(Extracted entries)
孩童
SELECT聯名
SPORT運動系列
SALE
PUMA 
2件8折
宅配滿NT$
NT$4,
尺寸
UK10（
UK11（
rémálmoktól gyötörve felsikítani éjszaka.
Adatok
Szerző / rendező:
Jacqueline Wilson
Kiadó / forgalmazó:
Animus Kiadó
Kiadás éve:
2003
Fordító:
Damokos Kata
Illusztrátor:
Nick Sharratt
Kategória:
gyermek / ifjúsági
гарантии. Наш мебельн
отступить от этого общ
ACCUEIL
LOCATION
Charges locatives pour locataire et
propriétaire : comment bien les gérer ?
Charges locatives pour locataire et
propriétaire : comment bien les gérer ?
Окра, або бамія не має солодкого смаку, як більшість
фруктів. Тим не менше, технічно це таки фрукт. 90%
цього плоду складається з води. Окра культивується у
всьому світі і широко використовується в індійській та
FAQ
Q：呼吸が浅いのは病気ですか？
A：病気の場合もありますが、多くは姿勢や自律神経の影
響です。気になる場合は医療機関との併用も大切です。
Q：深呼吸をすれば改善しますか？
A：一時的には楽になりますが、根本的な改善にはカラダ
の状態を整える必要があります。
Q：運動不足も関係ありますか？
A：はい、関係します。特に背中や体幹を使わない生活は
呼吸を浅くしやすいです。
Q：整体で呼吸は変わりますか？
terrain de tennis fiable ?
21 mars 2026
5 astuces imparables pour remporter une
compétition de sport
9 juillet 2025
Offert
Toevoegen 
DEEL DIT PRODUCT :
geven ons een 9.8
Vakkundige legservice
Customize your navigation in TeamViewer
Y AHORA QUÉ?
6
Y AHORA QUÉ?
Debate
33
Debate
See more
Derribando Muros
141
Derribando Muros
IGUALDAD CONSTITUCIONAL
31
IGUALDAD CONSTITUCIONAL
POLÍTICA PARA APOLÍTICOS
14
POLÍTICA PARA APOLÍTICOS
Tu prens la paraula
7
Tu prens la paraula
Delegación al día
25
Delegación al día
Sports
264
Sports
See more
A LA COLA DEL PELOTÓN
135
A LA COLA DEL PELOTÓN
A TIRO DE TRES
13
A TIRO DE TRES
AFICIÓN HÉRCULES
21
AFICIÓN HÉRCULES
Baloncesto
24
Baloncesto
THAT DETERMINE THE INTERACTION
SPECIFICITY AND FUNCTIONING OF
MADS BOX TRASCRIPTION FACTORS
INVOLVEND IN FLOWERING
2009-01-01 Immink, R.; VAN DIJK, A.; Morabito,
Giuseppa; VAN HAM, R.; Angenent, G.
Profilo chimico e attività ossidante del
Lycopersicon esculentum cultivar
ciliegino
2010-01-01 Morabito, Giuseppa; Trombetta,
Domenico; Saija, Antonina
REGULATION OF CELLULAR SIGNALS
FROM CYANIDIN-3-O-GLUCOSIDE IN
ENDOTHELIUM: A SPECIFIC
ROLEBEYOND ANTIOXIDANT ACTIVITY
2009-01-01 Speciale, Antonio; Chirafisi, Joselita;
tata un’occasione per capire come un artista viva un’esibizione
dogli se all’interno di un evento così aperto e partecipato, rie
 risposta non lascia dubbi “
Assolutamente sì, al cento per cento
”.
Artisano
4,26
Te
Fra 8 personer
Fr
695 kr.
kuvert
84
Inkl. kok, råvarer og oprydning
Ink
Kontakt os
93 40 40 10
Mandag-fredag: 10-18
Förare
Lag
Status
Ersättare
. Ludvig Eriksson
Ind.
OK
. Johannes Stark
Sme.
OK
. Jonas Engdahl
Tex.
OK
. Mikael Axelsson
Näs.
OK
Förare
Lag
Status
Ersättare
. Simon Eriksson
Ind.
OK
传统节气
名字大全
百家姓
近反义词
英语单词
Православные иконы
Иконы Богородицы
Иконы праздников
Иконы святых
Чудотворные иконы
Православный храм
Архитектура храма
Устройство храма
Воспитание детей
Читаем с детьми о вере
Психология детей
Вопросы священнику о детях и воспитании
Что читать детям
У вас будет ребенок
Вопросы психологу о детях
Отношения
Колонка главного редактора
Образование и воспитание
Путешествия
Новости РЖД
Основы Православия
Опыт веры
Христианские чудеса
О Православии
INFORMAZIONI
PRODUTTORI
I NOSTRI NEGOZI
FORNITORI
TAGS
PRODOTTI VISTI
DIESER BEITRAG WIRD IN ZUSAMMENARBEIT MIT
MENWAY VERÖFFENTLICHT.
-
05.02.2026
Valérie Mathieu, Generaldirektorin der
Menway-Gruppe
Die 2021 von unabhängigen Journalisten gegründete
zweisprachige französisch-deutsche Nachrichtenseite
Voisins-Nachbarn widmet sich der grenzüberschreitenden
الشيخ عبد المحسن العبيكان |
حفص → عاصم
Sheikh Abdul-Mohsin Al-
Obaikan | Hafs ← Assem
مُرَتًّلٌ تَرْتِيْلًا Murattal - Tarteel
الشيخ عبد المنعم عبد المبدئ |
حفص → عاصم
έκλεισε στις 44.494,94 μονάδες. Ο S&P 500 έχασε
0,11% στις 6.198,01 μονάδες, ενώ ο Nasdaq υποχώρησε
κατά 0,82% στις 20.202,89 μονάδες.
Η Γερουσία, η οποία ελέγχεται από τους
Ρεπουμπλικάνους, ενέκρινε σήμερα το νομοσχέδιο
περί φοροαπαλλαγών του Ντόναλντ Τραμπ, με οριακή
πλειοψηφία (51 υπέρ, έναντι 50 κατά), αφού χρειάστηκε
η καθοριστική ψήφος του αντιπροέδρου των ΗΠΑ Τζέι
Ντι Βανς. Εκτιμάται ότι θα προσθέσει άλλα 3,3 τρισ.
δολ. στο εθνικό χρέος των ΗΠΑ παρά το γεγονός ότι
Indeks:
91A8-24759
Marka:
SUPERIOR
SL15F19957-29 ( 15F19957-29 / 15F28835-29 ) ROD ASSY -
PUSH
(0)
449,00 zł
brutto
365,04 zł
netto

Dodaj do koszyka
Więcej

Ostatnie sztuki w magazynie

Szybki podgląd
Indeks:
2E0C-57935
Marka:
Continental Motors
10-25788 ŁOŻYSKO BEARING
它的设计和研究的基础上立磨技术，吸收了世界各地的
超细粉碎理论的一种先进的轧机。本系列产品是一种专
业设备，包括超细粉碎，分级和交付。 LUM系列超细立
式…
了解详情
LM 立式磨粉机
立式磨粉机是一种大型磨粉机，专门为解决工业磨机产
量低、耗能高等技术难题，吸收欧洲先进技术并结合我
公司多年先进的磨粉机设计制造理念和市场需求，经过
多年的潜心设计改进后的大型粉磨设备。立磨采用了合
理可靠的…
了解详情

● **TASK OBJECTIVE**: Reproduce the text of every entry above line for line, changing no character and leaving nothing out.

● **RESULT OF THIS EXERCISE**:
孩童
SELECT聯名
SPORT運動系列
SALE
PUMA 
2件8折
宅配滿NT$
NT$4,
尺寸
UK10（
UK11（
rémálmoktól gyötörve felsikítani éjszaka.
Adatok
Szerző / rendező:
Jacqueline Wilson
Kiadó / forgalmazó:
Animus Kiadó
Kiadás éve:
2003
Fordító:
Damokos Kata
Illusztrátor:
Nick Sharratt
Kategória:
gyermek / ifjúsági
гарантии. Наш мебельн
отступить от этого общ
ACCUEIL
LOCATION
Charges locatives pour locataire et
propriétaire : comment bien les gérer ?
Charges locatives pour locataire et
propriétaire : comment bien les gérer ?
Окра, або бамія не має солодкого смаку, як більшість
фруктів. Тим не менше, технічно це таки фрукт. 90%
цього плоду складається з води. Окра культивується у
всьому світі і широко використовується в індійській та
FAQ
Q：呼吸が浅いのは病気ですか？
A：病気の場合もありますが、多くは姿勢や自律神経の影
響です。気になる場合は医療機関との併用も大切です。
Q：深呼吸をすれば改善しますか？
A：一時的には楽になりますが、根本的な改善にはカラダ
の状態を整える必要があります。
Q：運動不足も関係ありますか？
A：はい、関係します。特に背中や体幹を使わない生活は
呼吸を浅くしやすいです。
Q：整体で呼吸は変わりますか？
terrain de tennis fiable ?
21 mars 2026
5 astuces imparables pour remporter une
compétition de sport
9 juillet 2025
Offert
Toevoegen 
DEEL DIT PRODUCT :
geven ons een 9.8
Vakkundige legservice
Customize your navigation in TeamViewer
Y AHORA QUÉ?
6
Y AHORA QUÉ?
Debate
33
Debate
See more
Derribando Muros
141
Derribando Muros
IGUALDAD CONSTITUCIONAL
31
IGUALDAD CONSTITUCIONAL
POLÍTICA PARA APOLÍTICOS
14
POLÍTICA PARA APOLÍTICOS
Tu prens la paraula
7
Tu prens la paraula
Delegación al día
25
Delegación al día
Sports
264
Sports
See more
A LA COLA DEL PELOTÓN
135
A LA COLA DEL PELOTÓN
A TIRO DE TRES
13
A TIRO DE TRES
AFICIÓN HÉRCULES
21
AFICIÓN HÉRCULES
Baloncesto
24
Baloncesto
THAT DETERMINE THE INTERACTION
SPECIFICITY AND FUNCTIONING OF
MADS BOX TRASCRIPTION FACTORS
INVOLVEND IN FLOWERING
2009-01-01 Immink, R.; VAN DIJK, A.; Morabito,
Giuseppa; VAN HAM, R.; Angenent, G.
Profilo chimico e attività ossidante del
Lycopersicon esculentum cultivar
ciliegino
2010-01-01 Morabito, Giuseppa; Trombetta,
Domenico; Saija, Antonina
REGULATION OF CELLULAR SIGNALS
FROM CYANIDIN-3-O-GLUCOSIDE IN
ENDOTHELIUM: A SPECIFIC
ROLEBEYOND ANTIOXIDANT ACTIVITY
2009-01-01 Speciale, Antonio; Chirafisi, Joselita;
tata un’occasione per capire come un artista viva un’esibizione
dogli se all’interno di un evento così aperto e partecipato, rie
 risposta non lascia dubbi “
Assolutamente sì, al cento per cento
”.
Artisano
4,26
Te
Fra 8 personer
Fr
695 kr.
kuvert
84
Inkl. kok, råvarer og oprydning
Ink
Kontakt os
93 40 40 10
Mandag-fredag: 10-18
Förare
Lag
Status
Ersättare
. Ludvig Eriksson
Ind.
OK
. Johannes Stark
Sme.
OK
. Jonas Engdahl
Tex.
OK
. Mikael Axelsson
Näs.
OK
Förare
Lag
Status
Ersättare
. Simon Eriksson
Ind.
OK
传统节气
名字大全
百家姓
近反义词
英语单词
Православные иконы
Иконы Богородицы
Иконы праздников
Иконы святых
Чудотворные иконы
Православный храм
Архитектура храма
Устройство храма
Воспитание детей
Читаем с детьми о вере
Психология детей
Вопросы священнику о детях и воспитании
Что читать детям
У вас будет ребенок
Вопросы психологу о детях
Отношения
Колонка главного редактора
Образование и воспитание
Путешествия
Новости РЖД
Основы Православия
Опыт веры
Христианские чудеса
О Православии
INFORMAZIONI
PRODUTTORI
I NOSTRI NEGOZI
FORNITORI
TAGS
PRODOTTI VISTI
DIESER BEITRAG WIRD IN ZUSAMMENARBEIT MIT
MENWAY VERÖFFENTLICHT.
-
05.02.2026
Valérie Mathieu, Generaldirektorin der
Menway-Gruppe
Die 2021 von unabhängigen Journalisten gegründete
zweisprachige französisch-deutsche Nachrichtenseite
Voisins-Nachbarn widmet sich der grenzüberschreitenden
الشيخ عبد المحسن العبيكان |
حفص → عاصم
Sheikh Abdul-Mohsin Al-
Obaikan | Hafs ← Assem
مُرَتًّلٌ تَرْتِيْلًا Murattal - Tarteel
الشيخ عبد المنعم عبد المبدئ |
حفص → عاصم
έκλεισε στις 44.494,94 μονάδες. Ο S&P 500 έχασε
0,11% στις 6.198,01 μονάδες, ενώ ο Nasdaq υποχώρησε
κατά 0,82% στις 20.202,89 μονάδες.
Η Γερουσία, η οποία ελέγχεται από τους
Ρεπουμπλικάνους, ενέκρινε σήμερα το νομοσχέδιο
περί φοροαπαλλαγών του Ντόναλντ Τραμπ, με οριακή
πλειοψηφία (51 υπέρ, έναντι 50 κατά), αφού χρειάστηκε
η καθοριστική ψήφος του αντιπροέδρου των ΗΠΑ Τζέι
Ντι Βανς. Εκτιμάται ότι θα προσθέσει άλλα 3,3 τρισ.
δολ. στο εθνικό χρέος των ΗΠΑ παρά το γεγονός ότι
Indeks:
91A8-24759
Marka:
SUPERIOR
SL15F19957-29 ( 15F19957-29 / 15F28835-29 ) ROD ASSY -
PUSH
(0)
449,00 zł
brutto
365,04 zł
netto

Dodaj do koszyka
Więcej

Ostatnie sztuki w magazynie

Szybki podgląd
Indeks:
2E0C-57935
Marka:
Continental Motors
10-25788 ŁOŻYSKO BEARING
它的设计和研究的基础上立磨技术，吸收了世界各地的
超细粉碎理论的一种先进的轧机。本系列产品是一种专
业设备，包括超细粉碎，分级和交付。 LUM系列超细立
式…
了解详情
LM 立式磨粉机
立式磨粉机是一种大型磨粉机，专门为解决工业磨机产
量低、耗能高等技术难题，吸收欧洲先进技术并结合我
公司多年先进的磨粉机设计制造理念和市场需求，经过
多年的潜心设计改进后的大型粉磨设备。立磨采用了合
理可靠的…
了解详情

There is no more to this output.